Time Series Analysis for Machine Learning

Trend, Outliers, Stationarity, Seasonality

Summary

In descriptive statistics, a time series is defined as a set of random variables ordered with respect to time. Time series are studied both to interpret a phenomenon, identifying the components of a trend, cyclicity, seasonality and to predict its future values. I think they are the best example of conjunction between the field of Economics and Data Science (stock prices, economic cycles, budgets and cash flows, …).

Through this article I will explain step by step the time series analysis standard approach and present some useful tools (python code) that can be easily used in other similar cases (just copy, paste and run). I will walk through every line of code with comments, so that you can easily replicate this example (link to the full code below).

We will use a dataset from the Kaggle competition “Predict Future Sales” (linked below) in which you are provided with daily historical sales data and the task is to forecast the total amount of products sold. The dataset presents an interesting time series as it is very similar to use cases that can be found in real world, as we know daily sales of any product are never stationary and are always heavily affected by seasonality.

Having said that, the main purpose of this tutorial is to understand the basic steps of time series analysis before working on design and testing models for forecasting (note that this article assumes a basic knowledge of the topic, so I won’t go much into definitions, but I will insert all the useful hyperlinks). In particular, we will go through:

trend analysis to determine whether it is linear or not as most models require this information as input
outliers detection to understand how to spot and handle them
stationarity test to understand if we can assume that the time series is stationary or not
seasonality analysis to determine what is the best seasonal parameter to use when modeling.

Full Code (Github):

mdipietro09/DataScience_ArtificialIntelligence_Utils

Permalink Dismiss GitHub is home to over 50 million developers working together to host and review code, manage…

github.com

Dataset (Kaggle):

Predict Future Sales

Final project for “How to win a data science competition” Coursera course

www.kaggle.com

Setup

First of all, we will import the following libraries

## For data
import pandas as pd
import numpy as np

## For plotting
import matplotlib.pyplot as plt

## For outliers detection
from sklearn import preprocessing, svm

## For stationarity test and decomposition
import statsmodels.tsa.api as smt
import statsmodels.api as sm

Then we will read the data into a pandas Dataframe

dtf = pd.read_csv('data.csv')

dtf.head()

The original dataset has different columns, however for the purpose of this tutorial we only need the following column: date and the number of products sold (item_cnt_day). In other words, we’ll be creating a pandas Series (named “sales”) with a daily frequency datetime index using only the daily amount of sales

## format datetime column
dtf["date"] = pd.to_datetime(dtf['date'], format='%d.%m.%Y')

## create time series
ts = dtf.groupby("date")["item_cnt_day"].sum().rename("sales")

ts.head()

ts.tail()

So the time series ranges from 2013–01–01 until 2015–10–31, it has 1034 observations, a mean of 3528, and a standard deviation of 1585. It looks like this:

ts.plot()

Let’s get started now, shall we?

Trend Analysis

The trend is the component of a time series that represents variations of low frequency in a time series, the high and medium frequency fluctuations having been filtered out.

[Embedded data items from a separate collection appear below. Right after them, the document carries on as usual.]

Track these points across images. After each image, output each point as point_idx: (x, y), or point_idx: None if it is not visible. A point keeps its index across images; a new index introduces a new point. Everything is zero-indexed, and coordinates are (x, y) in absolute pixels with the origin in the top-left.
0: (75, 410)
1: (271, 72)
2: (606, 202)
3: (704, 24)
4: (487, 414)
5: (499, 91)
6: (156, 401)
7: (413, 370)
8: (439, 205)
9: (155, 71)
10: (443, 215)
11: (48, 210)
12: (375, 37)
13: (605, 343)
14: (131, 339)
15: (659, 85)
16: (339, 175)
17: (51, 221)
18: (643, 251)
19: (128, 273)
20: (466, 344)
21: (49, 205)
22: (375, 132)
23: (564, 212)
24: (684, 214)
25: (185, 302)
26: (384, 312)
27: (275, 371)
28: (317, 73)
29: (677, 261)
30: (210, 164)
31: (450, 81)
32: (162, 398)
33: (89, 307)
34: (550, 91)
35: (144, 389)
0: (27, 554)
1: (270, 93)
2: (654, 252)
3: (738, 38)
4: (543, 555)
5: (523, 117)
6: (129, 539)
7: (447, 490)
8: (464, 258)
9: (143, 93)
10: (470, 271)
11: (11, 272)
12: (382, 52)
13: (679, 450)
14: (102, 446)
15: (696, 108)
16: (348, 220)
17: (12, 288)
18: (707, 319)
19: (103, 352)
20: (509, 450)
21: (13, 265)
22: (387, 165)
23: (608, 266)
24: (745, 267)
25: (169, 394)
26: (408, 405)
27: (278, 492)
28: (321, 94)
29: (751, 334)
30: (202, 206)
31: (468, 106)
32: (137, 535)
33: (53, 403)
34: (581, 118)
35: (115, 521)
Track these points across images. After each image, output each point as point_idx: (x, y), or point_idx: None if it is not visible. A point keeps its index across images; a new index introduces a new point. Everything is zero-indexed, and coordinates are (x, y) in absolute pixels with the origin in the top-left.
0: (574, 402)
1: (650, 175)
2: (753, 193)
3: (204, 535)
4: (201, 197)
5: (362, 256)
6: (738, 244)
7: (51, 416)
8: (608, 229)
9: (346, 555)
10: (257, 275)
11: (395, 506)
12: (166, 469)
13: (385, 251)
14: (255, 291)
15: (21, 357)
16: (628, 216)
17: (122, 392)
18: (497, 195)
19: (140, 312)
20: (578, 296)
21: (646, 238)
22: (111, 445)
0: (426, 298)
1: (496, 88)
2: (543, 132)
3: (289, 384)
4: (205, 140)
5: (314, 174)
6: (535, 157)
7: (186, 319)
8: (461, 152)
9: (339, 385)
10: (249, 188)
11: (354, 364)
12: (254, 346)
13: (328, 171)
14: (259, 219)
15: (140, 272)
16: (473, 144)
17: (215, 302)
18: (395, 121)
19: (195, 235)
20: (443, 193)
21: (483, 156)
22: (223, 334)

The objective of this analysis is to understand if there is a trend in the data and whether this pattern is linear or not. The best tool for this job is visualization.

Let’s write a function that can help us to understand the trend and the movements of the time series. We want to see within the plot some rolling statistics such as:

Moving Average: the unweighted mean of the previous n data (also called “rolling mean”)
Bollinger Bands: an upper band at k times an n-period standard deviation above the moving average, and a lower band at k times an N-period standard deviation below the moving average.

'''
Plot ts with rolling mean and 95% confidence interval with rolling std.
:parameter    
  :param ts: pandas Series    
  :param window: num - for rolling stats
  :param plot_ma: bool - whether plot moving average
  :param plot_intervals: bool - whether plot upper and lower bounds
'''
def plot_ts(ts, plot_ma=True, plot_intervals=True, window=30,
            figsize=(15,5)):    
   rolling_mean = ts.rolling(window=window).mean()    
   rolling_std = ts.rolling(window=window).std()
   plt.figure(figsize=figsize)    
   plt.title(ts.name)    
   plt.plot(ts[window:], label='Actual values', color="black")    
   if plot_ma:        
      plt.plot(rolling_mean, 'g', label='MA'+str(window),
               color="red")    
   if plot_intervals:
      lower_bound = rolling_mean - (1.96 * rolling_std)
      upper_bound = rolling_mean + (1.96 * rolling_std)
   plt.fill_between(x=ts.index, y1=lower_bound, y2=upper_bound,
                    color='lightskyblue', alpha=0.4)
   plt.legend(loc='best')
   plt.grid(True)
   plt.show()

When the dataset has at least a full year of observation, I always start with a rolling window of 30 days:

plot_ts(ts, window=30)

Looking at the red line in the plot, you can easily spot a pattern: the time series follows a linear downtrend with heavy seasonal peaks every January. The trend becomes obvious when a rolling window of at least 1 year is used

plot_ts(ts, window=365)

As you can see, It’s a clear linear downtrend. This is useful in model design as most of the models require that you specify whether the trend component exists and whether it is linear (also said “additive”) or non-linear (also said “multiplicative”).

Outliers Detection

An outlier is a data value that lies in the tail of the statistical distribution of a set of data values.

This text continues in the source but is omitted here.